**What you should do:** Among the entries that follow, find the lines holding "objects" and say how many there are, with no other words.

**Entries supplied:**
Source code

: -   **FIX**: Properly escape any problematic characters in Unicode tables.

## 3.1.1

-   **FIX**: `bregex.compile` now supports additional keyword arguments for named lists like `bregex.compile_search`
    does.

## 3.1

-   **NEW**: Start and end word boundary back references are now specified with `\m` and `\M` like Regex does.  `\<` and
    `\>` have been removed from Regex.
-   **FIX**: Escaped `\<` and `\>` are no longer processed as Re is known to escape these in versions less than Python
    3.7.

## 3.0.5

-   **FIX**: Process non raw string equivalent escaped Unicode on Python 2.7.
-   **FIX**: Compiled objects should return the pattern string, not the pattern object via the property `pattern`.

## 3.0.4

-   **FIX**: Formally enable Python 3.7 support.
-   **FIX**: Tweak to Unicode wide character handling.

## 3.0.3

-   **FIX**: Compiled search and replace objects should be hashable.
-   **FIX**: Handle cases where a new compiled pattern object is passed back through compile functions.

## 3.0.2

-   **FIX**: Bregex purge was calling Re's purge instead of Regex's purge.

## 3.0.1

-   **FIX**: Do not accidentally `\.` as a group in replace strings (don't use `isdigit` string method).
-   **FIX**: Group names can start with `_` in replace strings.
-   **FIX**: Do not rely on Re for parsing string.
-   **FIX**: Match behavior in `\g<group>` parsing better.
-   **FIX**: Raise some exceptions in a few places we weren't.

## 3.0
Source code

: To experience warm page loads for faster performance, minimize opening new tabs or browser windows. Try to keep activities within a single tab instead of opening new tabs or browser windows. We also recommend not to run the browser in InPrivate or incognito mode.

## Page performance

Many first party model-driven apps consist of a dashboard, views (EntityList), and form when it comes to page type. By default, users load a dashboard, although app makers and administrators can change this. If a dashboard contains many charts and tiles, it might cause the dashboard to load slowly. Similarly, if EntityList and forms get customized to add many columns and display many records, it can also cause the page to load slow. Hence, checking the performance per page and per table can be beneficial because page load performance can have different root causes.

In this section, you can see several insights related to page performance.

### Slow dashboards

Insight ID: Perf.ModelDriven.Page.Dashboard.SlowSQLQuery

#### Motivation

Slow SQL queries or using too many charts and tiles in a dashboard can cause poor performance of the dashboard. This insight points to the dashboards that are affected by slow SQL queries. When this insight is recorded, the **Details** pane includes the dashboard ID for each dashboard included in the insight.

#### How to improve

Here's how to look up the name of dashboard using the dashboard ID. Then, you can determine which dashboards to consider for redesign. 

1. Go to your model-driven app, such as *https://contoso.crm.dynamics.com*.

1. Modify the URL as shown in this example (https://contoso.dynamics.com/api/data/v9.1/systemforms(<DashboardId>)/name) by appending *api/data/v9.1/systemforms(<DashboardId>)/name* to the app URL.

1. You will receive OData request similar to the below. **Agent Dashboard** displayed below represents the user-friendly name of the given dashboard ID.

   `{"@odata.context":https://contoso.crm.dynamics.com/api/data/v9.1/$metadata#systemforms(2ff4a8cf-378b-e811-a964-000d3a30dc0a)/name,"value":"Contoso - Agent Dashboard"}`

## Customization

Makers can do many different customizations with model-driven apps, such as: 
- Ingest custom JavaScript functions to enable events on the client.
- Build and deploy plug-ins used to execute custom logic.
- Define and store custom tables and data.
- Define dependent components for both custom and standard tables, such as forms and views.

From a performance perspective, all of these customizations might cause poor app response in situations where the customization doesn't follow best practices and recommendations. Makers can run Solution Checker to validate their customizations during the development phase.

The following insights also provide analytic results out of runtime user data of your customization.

**Result of this task:** 2